Lebanese army on alert for battle with Daesh

Hezbollah members watch the buses that will transfer Nusra Front militants in Jroud Arsal, Syria-Lebanon border, on July 31, 2017. While the Hezbollah-Nusra Front tensions have been resolved, Lebanese army units on Monday took up positions in the northeast of the country in preparation for a battle with Daesh militants occupying a 260 square km-area straddling the border with Syria. (REUTERS/Ali Hashisho)

BEIRUT: Lebanese army units took up positions in the northeast of the country on Monday in preparation for a battle with Daesh militants occupying a 260 square km-area straddling the border with Syria.
The troops were deployed in Wadi Hmeid, Al-Malahi city and elevated positions surrounding the Lebanese border area of Arsal.
The troop movements are “a continuation of the tightening of the cordon and the siege on Daesh militants on the outskirts of Ras Baalbek and Al-Qaa,” an army spokesman said.
The deployment is “a prelude to the expected battle with Daesh,” a Lebanese military source told Arab News. “Zero hour for the start of the battle will be announced by the army commander, Gen. Joseph Aoun. There are signs that suggest the battle is imminent.”
Lebanese artillery is already carrying out a daily bombardment of Daesh positions. “We have coordinates and we monitor movements,” the source said.
The new military deployment came less than two hours after 165 armed fighters from Saraya Ahl Al-Sham, a militant group formerly linked with the Free Syrian Army (FSA), left with their families in a 34-bus convoy traveling from Arsal to the Syrian town of Al-Ruhaiba in eastern Qalamoun, which the opposition group holds in a truce with Syrian regime forces.
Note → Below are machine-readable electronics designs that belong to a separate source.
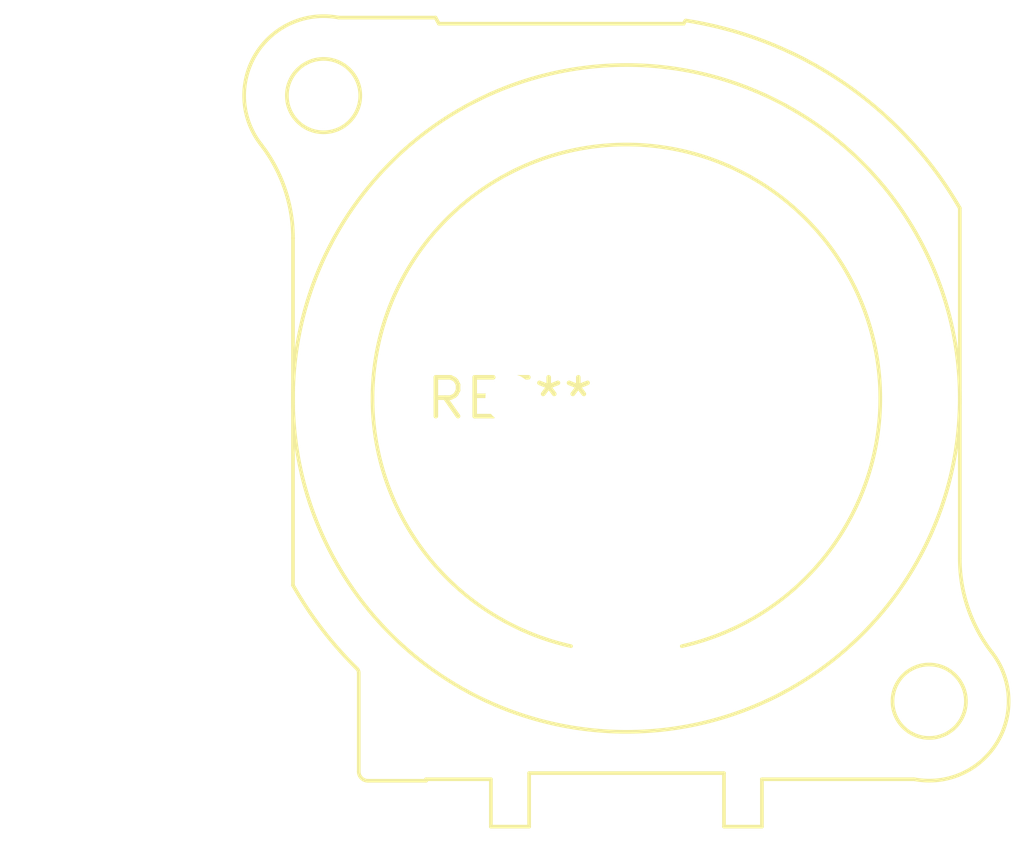
<source format=kicad_pcb>
(kicad_pcb (version 20240108) (generator pcbnew)

  (general
    (thickness 1.6)
  )

  (paper "A4")
  (layers
    (0 "F.Cu" signal)
    (31 "B.Cu" signal)
    (32 "B.Adhes" user "B.Adhesive")
    (33 "F.Adhes" user "F.Adhesive")
    (34 "B.Paste" user)
    (35 "F.Paste" user)
    (36 "B.SilkS" user "B.Silkscreen")
    (37 "F.SilkS" user "F.Silkscreen")
    (38 "B.Mask" user)
    (39 "F.Mask" user)
    (40 "Dwgs.User" user "User.Drawings")
    (41 "Cmts.User" user "User.Comments")
    (42 "Eco1.User" user "User.Eco1")
    (43 "Eco2.User" user "User.Eco2")
    (44 "Edge.Cuts" user)
    (45 "Margin" user)
    (46 "B.CrtYd" user "B.Courtyard")
    (47 "F.CrtYd" user "F.Courtyard")
    (48 "B.Fab" user)
    (49 "F.Fab" user)
    (50 "User.1" user)
    (51 "User.2" user)
    (52 "User.3" user)
    (53 "User.4" user)
    (54 "User.5" user)
    (55 "User.6" user)
    (56 "User.7" user)
    (57 "User.8" user)
    (58 "User.9" user)
  )

  (setup
    (pad_to_mask_clearance 0)
    (pcbplotparams
      (layerselection 0x00010fc_ffffffff)
      (plot_on_all_layers_selection 0x0000000_00000000)
      (disableapertmacros false)
      (usegerberextensions false)
      (usegerberattributes false)
      (usegerberadvancedattributes false)
      (creategerberjobfile false)
      (dashed_line_dash_ratio 12.000000)
      (dashed_line_gap_ratio 3.000000)
      (svgprecision 4)
      (plotframeref false)
      (viasonmask false)
      (mode 1)
      (useauxorigin false)
      (hpglpennumber 1)
      (hpglpenspeed 20)
      (hpglpendiameter 15.000000)
      (dxfpolygonmode false)
      (dxfimperialunits false)
      (dxfusepcbnewfont false)
      (psnegative false)
      (psa4output false)
      (plotreference false)
      (plotvalue false)
      (plotinvisibletext false)
      (sketchpadsonfab false)
      (subtractmaskfromsilk false)
      (outputformat 1)
      (mirror false)
      (drillshape 1)
      (scaleselection 1)
      (outputdirectory "")
    )
  )

  (net 0 "")

  (footprint "Jack_XLR_Neutrik_NC3MBV_Vertical" (layer "F.Cu") (at 0 0))

)

</source>
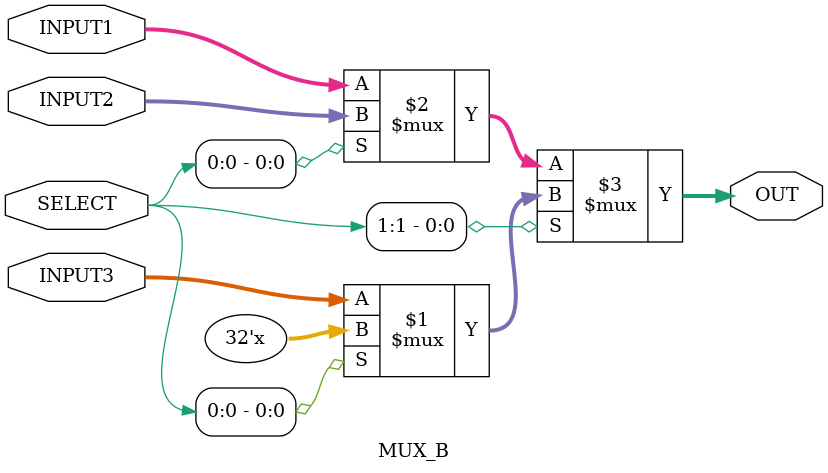
<source format=v>
`timescale 1ns/100ps

module MUX_A(INPUT1, INPUT2, OUT, SELECT);

    input INPUT1, INPUT2, SELECT;
    output OUT;
    
    assign OUT = (SELECT) ? INPUT2:INPUT1; 

endmodule

// mux for the mux3 in datapath
module MUX_B(INPUT1, INPUT2, INPUT3, SELECT, OUT);

    input [31:0] INPUT1, INPUT2, INPUT3;
    input [1:0] SELECT;
    output [31:0] OUT;

    assign OUT = (SELECT[1]) ? (SELECT[0]? 32'bx:INPUT3) : (SELECT[0]? INPUT2:INPUT1) ;

endmodule
</source>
Lebanese security authorities and staff from the Lebanese Red Cross escorted the convoy as far as the border. Six of the militants wounded in previous fighting were taken by ambulance to the border, where they were met by the Syrian Red Cross.
The evacuation had been delayed for two days in a dispute over transport. The Syrian regime insisted that the militants could not travel in their own vehicles, and should instead use buses supplied by Syria.
The 165 militants who left Arsal were among 1,000 fighters and their families in the town. The others handed over their weapons to the Lebanese army and remained in Arsal with their families.
They will be accommodated in tents left vacant after the transfer of civilians to Idlib in the exchange deal last week between Hezbollah and the Jabhat Fateh Al-Sham militant group.
“Those who preferred to stay in the camps of Arsal considered that going out to Al-Ruhaiba, without their luggage and their cars, was a loss for them. So they preferred to stay safely in Arsal,” a camp official said.